# Disease/Disability



## Dana (Oct 10, 2008)

Does anybody here have or have a family member with a disease or disability that will make bugging out a much harder task?


----------



## OldTXCop (Oct 9, 2008)

I do. I had back surgey last year and they removed large bone sections out of my L3, L4 & L5 vertebrae. I also need to have a knee replacement, so right now bugging out would be difficult, but not impossible. I just have to approach things a little differently.


----------



## bkt (Oct 10, 2008)

Sort of. I have two older family members living near me who would be too old/sick to travel on foot very far at all.

This brings up a moral/philosophical question that has been bugging me for some time: what do you do in a situation where the safe course of action requires you bug out, but that would require abandoning family members? Do I put my immediate family in harm's way by staying put? Or do I let the older folks fend for themselves?


----------



## sevensix (Oct 24, 2010)

I can bug out anywhere as long as it is wheelchair accessible.


----------



## iprepare143 (Dec 11, 2010)

OldTXCop said:


> I do. I had back surgey last year and they removed large bone sections out of my L3, L4 & L5 vertebrae. I also need to have a knee replacement, so right now bugging out would be difficult, but not impossible. I just have to approach things a little differently.

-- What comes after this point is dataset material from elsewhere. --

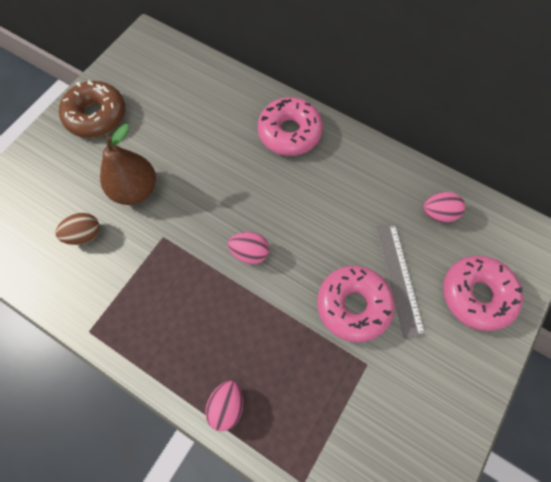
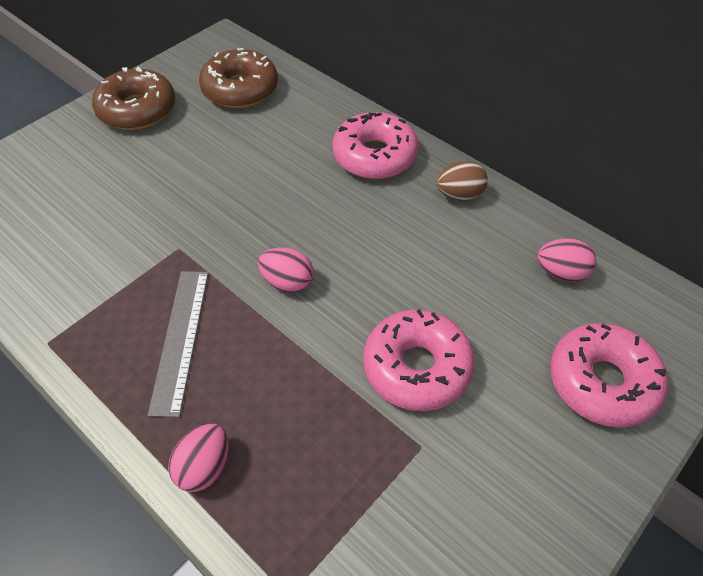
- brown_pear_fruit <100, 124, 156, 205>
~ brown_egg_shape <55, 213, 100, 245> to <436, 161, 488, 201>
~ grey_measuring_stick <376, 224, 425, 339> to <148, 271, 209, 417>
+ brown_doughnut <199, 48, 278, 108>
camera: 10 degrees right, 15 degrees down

can you explain what's bugging out?


----------



## NaeKid (Oct 17, 2008)

iprepare143 said:


> can you explain what's bugging out?


See thread in the Website comments section called FAQ: Standard Acronyms for an answer to your question


----------



## Alenjacks (Jan 2, 2011)

Hello my dad had disability problem with age. But with exercises and usage of natural products or supplements he is really fine now. Its really beneficial makes body fit and free from diseases.


----------



## The_Blob (Dec 24, 2008)

sevensix said:


> I can bug out anywhere as long as it is wheelchair accessible.


:lolsmash: I'll *second* that! :lolsmash:


----------



## BadgeBunny (Nov 2, 2010)

sevensix said:


> I can bug out anywhere as long as it is wheelchair accessible.


I am so sorry but God help me I laughed so hard I choked ... :congrat::congrat:

And I also have a disability that would make bugging out difficult. It is called "attitude". I am staying home. Period. End of discussion. :flower:

Now ... if it floods or a tornado blows through and my house winds up in Kansas get back with me and we will see how it goes from there.


----------



## BadgeBunny (Nov 2, 2010)

Francon said:


> Really badly, if shtf. Stuff that is stored up, above ground, is just going to be used by those who kill the ones who stored it. I understand that if it's the best you can do, it's all you can do, but it's a very, very slim chance that such "prepping" will suffice, if things ever really go to hell.


Duly noted ... guess I ought to just give up now and go to the spa for a mani/pedi and a wax ... 

Now, onto my more serious response. I have noticed a tendency for you to think in very black and white terms, without even a nod to the grey areas that surround black and white -- with your "observations" the only viable action, of course. I would contend that your obvious inability to consider the fluidity of life a real detriment to your chances of survival should the **** ever actually hit the fan.

I have also noticed that you seem to think we are all gonna die 2 days' into a "situation". Hmmmm ... yeah ... good luck with that ... you are gonna need it.


----------



## carolexan (Dec 28, 2010)

I dont let disease or disability deter my prepping. We all have a chance of dying no matter our age or health. My choice is to be secure in my preps when I need them after I'm gone they are fair game.


----------



## goshengirl (Dec 18, 2010)

carolexan said:


> I dont let disease or disability deter my prepping. We all have a chance of dying no matter our age or health.


Amen.

I have older folks with physical limitations. And I have sisters with, um... self-reliance limitations.  Although I'm severely asthmatic, I see that as less of a handicap than my sisters. :ignore: (DH and sons are healthy and capable, thank goodness!) Bug out prepping and plans are always good, of course, but yeah, I guess I do make plans differently because of limitations - more as a last resort. But I'd approach it more as a last resort anyway.


----------



## CulexPipiens (Nov 17, 2010)

Relatives with thyroid conditions (one under active, one over active) and diabetes. Also another relative with substantial weight issues. Not sure they are part of my "plan" but also not sure I could turn them away if they showed up on the doorstep.

In thinking about this I've got on my ever growing list to research alternative medicines to deal with as many conditions as I can.


----------



## mdprepper (Jan 22, 2010)

CulexPipiens said:


> In thinking about this I've got on my ever growing list to research alternative medicines to deal with as many conditions as I can.


I really like Susun Weed and her wise woman forum. Susun Weed's Wise Woman Forum • Index page

I have found great information on there.


----------